Demand — propelled by rising employment numbers, growing salaries and tenants desperate to escape soaring rents — has far outstripped a supply of homes for sale that reached an all-time low in February, creating intense competition and driving up prices.

The number of homes for sale did rise from February to March, which almost always happens this time of year, but the inventory of homes on the market was still down 21 percent from a year ago. That’s because fewer people are putting their homes up for sale, but also because homes are selling so quickly.

The number of homes for sale across the Seattle metro area has plummeted 67 percent in the last five years, the second-biggest decline in the country behind the Salt Lake City region, according to Trulia.

Home inventory is dropping almost everywhere, and this winter was at its lowest level nationally since 2000. But the drop in homes for sale locally has been about twice as dramatic as the average big-city decline.

“The affordability of homes in the region continues to dampen supply, as existing homeowners will likely find it cheaper to stay put and renovate rather than trade up to another home,” said Ralph McLaughlin, chief economist at Trulia. Across Greater Seattle, “both starter and trade-up homebuyers would have to spend over a third of their income to buy a home, which is considered unaffordable by most standards.”

The Seattle region has had the fastest-rising home prices of any metro area in the country for the last five months, according to Case-Shiller.

Statewide, Washington home prices rose 11.1 percent in February, the most of any state in the country, according to CoreLogic.

Both locally and statewide, home prices are rising about twice as fast as the national average.

While residents in King and Snohomish counties are used to seeing home prices reachrecord heights, Thursday’s data showed that Pierce County is booming, as well.

While housing prices rose locally over the last several years, Pierce County home costs had remained below the peak reached in summer 2007, when the median single-family house was $291,000.

That changed in March, when Pierce County’s median house price hit $295,000 after the fifth straight month of double-digit percentage growth, year over year. More people priced out of King County have been looking to move south for affordability, adding to pressures on the Tacoma-area real-estate market.

“As the first quarter ends, the South Sound market continues to bubble along,” Dick Beeson, principal managing broker at RE/MAX Professionals in Gig Harbor, said in a statement.

Beeson was among those to point out how this winter’s miserable weather — with record rainfall and colder-than-normal days in recent months — might have been a deterrent to home shopping.

Meanwhile, Snohomish County set a new price record for the second straight month, with a median of $425,000, up 10.4 percent from the previous year.

Joining the record-breaking club was the Eastside, which posted a median price of $870,000, or $38,000 more than last month’s record-breaking figure.
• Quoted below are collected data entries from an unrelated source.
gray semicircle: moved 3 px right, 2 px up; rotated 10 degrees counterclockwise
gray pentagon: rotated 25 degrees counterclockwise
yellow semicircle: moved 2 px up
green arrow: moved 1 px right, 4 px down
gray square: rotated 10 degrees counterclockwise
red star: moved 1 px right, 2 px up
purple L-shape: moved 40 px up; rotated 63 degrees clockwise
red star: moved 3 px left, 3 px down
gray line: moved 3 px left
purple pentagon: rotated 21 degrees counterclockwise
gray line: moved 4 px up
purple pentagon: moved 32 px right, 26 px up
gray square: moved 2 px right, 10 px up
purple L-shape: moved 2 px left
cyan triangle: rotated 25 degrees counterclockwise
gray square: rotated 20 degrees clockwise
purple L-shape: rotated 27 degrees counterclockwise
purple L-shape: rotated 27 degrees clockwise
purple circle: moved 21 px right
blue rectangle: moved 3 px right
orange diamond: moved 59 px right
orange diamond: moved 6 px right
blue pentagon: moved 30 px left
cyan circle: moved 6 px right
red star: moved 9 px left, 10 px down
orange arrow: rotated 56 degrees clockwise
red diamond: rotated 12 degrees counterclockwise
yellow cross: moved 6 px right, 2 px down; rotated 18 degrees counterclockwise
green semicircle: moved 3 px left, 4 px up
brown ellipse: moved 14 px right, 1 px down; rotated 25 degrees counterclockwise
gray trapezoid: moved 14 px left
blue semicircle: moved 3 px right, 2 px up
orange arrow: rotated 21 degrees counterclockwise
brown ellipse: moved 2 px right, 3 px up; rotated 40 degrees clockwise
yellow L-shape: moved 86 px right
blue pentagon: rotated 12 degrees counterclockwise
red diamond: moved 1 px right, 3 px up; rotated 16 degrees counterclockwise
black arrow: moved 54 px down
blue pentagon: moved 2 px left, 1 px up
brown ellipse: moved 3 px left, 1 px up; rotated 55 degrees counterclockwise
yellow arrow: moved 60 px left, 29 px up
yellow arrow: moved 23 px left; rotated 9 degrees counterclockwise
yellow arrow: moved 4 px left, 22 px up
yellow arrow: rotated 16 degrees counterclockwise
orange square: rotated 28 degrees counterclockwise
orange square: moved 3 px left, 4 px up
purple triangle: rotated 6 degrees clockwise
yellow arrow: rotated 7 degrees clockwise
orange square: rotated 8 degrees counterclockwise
Eastside prices were up 17.7 percent from a year ago.

Condo prices continue to accelerate the fastest, driven by demand for cheaper options. Seattle condos cost a median of $434,000 in March, up 14.2 percent from the previous year, although down a bit from a month prior.

Neighborhoods and towns seeing the biggest price jumps continue to generally be outlying areas that are heating up as more people get priced out of Seattle.

The Skyway area saw the biggest increase, at 55 percent, followed by Renton-Benson Hill, at 32 percent. Areas that saw price increases of at least 20 percent include Jovita/West Hill Auburn, Federal Way, Sodo/Beacon Hill, Shoreline, Kenmore, the Eastside area south of Interstate 90, West Bellevue and Redmond.

Downtown Seattle and the Renton-Highlands/Kennydale area were the only places where prices decreased, while home costs in North Seattle and Burien increased only slightly.

J. Lennox Scott, chairman and CEO of John L. Scott, summed up the market by calling it “straight-up crazy.”

On the other hand, Kitsap County still lags its pre-recession high. Prices there were up just 3.1 percent in the last year — the smallest increase in more than two years — to a new median of $288,000.